About this exercise: Leaving out the pictures, print exactly the lines from the one holding "Cum îmbunătățesc materialele nano-structurate" to the last line of the entries below, both included, and nothing more.

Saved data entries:
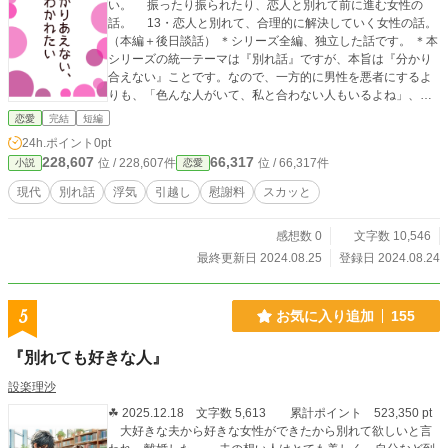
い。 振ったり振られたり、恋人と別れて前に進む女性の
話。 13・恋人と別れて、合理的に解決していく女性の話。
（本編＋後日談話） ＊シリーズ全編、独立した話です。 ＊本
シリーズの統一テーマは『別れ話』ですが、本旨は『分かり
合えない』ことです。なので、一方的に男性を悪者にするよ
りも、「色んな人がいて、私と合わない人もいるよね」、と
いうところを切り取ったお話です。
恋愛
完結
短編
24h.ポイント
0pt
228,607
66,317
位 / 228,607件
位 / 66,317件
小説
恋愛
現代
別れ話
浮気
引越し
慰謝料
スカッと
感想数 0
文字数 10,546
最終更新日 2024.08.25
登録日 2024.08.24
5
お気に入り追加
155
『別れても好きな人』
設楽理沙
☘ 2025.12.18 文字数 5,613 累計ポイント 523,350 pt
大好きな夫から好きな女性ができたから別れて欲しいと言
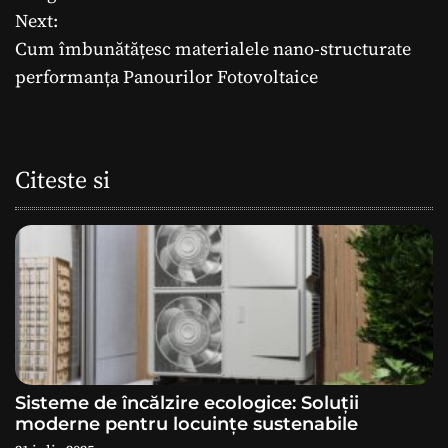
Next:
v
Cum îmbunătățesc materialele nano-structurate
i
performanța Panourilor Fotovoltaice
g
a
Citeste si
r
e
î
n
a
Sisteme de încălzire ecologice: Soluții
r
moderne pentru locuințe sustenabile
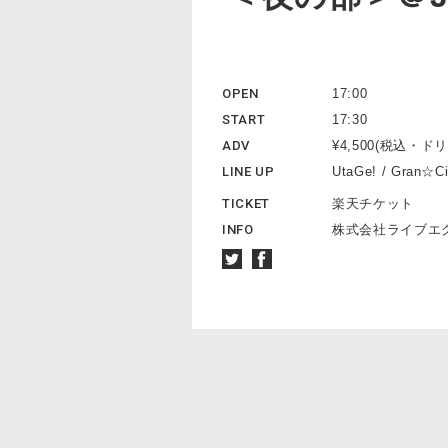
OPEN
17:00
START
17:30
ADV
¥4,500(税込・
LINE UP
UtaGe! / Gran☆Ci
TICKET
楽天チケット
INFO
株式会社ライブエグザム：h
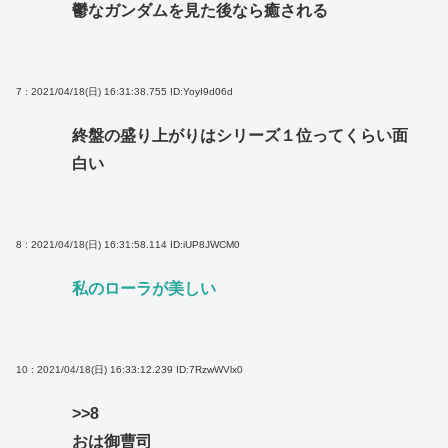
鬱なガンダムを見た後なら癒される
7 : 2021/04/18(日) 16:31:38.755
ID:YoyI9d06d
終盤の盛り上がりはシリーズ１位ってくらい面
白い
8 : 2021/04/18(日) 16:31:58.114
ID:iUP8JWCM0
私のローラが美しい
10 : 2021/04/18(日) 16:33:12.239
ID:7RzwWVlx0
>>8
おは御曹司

Output for this exercise:
Cum îmbunătățesc materialele nano-structurate
i
performanța Panourilor Fotovoltaice
g
a
Citeste si
r
e
î
n
a
Sisteme de încălzire ecologice: Soluții
r
moderne pentru locuințe sustenabile
OPEN
17:00
START
17:30
ADV
¥4,500(税込・
LINE UP
UtaGe! / Gran☆Ci
TICKET
楽天チケット
INFO
株式会社ライブエグザム：h
鬱なガンダムを見た後なら癒される
7 : 2021/04/18(日) 16:31:38.755
ID:YoyI9d06d
終盤の盛り上がりはシリーズ１位ってくらい面
白い
8 : 2021/04/18(日) 16:31:58.114
ID:iUP8JWCM0
私のローラが美しい
10 : 2021/04/18(日) 16:33:12.239
ID:7RzwWVlx0
>>8
おは御曹司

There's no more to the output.